Activity
The whole of the data is to be duplicated precisely.
[Supplied records — start]
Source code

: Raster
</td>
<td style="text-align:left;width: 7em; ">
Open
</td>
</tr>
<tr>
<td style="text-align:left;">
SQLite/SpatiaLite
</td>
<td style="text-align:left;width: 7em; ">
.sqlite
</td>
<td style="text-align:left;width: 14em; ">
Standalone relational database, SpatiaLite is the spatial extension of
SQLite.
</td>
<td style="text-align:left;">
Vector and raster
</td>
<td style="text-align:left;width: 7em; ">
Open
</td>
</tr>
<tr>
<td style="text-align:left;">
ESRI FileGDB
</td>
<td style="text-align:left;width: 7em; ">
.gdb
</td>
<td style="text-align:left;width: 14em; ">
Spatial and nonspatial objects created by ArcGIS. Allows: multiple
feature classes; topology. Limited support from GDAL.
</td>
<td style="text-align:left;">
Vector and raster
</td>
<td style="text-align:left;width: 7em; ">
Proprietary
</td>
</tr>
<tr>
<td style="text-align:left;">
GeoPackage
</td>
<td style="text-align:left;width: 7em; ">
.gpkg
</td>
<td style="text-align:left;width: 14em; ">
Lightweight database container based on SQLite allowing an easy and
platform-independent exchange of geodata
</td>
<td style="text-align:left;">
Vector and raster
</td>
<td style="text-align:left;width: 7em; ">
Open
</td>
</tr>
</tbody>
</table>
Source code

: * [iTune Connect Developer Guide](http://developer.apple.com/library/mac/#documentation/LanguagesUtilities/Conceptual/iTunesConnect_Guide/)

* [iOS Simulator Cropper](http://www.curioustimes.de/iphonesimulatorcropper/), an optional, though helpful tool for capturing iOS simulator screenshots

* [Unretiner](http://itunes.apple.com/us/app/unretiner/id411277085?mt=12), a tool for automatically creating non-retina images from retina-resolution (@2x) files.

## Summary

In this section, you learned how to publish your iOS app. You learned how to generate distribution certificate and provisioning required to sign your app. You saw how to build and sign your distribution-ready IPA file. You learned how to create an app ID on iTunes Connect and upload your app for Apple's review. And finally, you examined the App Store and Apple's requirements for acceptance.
[Supplied records — finish]
Problem solution
Source code

: Raster
</td>
<td style="text-align:left;width: 7em; ">
Open
</td>
</tr>
<tr>
<td style="text-align:left;">
SQLite/SpatiaLite
</td>
<td style="text-align:left;width: 7em; ">
.sqlite
</td>
<td style="text-align:left;width: 14em; ">
Standalone relational database, SpatiaLite is the spatial extension of
SQLite.
</td>
<td style="text-align:left;">
Vector and raster
</td>
<td style="text-align:left;width: 7em; ">
Open
</td>
</tr>
<tr>
<td style="text-align:left;">
ESRI FileGDB
</td>
<td style="text-align:left;width: 7em; ">
.gdb
</td>
<td style="text-align:left;width: 14em; ">
Spatial and nonspatial objects created by ArcGIS. Allows: multiple
feature classes; topology. Limited support from GDAL.
</td>
<td style="text-align:left;">
Vector and raster
</td>
<td style="text-align:left;width: 7em; ">
Proprietary
</td>
</tr>
<tr>
<td style="text-align:left;">
GeoPackage
</td>
<td style="text-align:left;width: 7em; ">
.gpkg
</td>
<td style="text-align:left;width: 14em; ">
Lightweight database container based on SQLite allowing an easy and
platform-independent exchange of geodata
</td>
<td style="text-align:left;">
Vector and raster
</td>
<td style="text-align:left;width: 7em; ">
Open
</td>
</tr>
</tbody>
</table>
Source code

: * [iTune Connect Developer Guide](http://developer.apple.com/library/mac/#documentation/LanguagesUtilities/Conceptual/iTunesConnect_Guide/)

* [iOS Simulator Cropper](http://www.curioustimes.de/iphonesimulatorcropper/), an optional, though helpful tool for capturing iOS simulator screenshots

* [Unretiner](http://itunes.apple.com/us/app/unretiner/id411277085?mt=12), a tool for automatically creating non-retina images from retina-resolution (@2x) files.

## Summary

In this section, you learned how to publish your iOS app. You learned how to generate distribution certificate and provisioning required to sign your app. You saw how to build and sign your distribution-ready IPA file. You learned how to create an app ID on iTunes Connect and upload your app for Apple's review. And finally, you examined the App Store and Apple's requirements for acceptance.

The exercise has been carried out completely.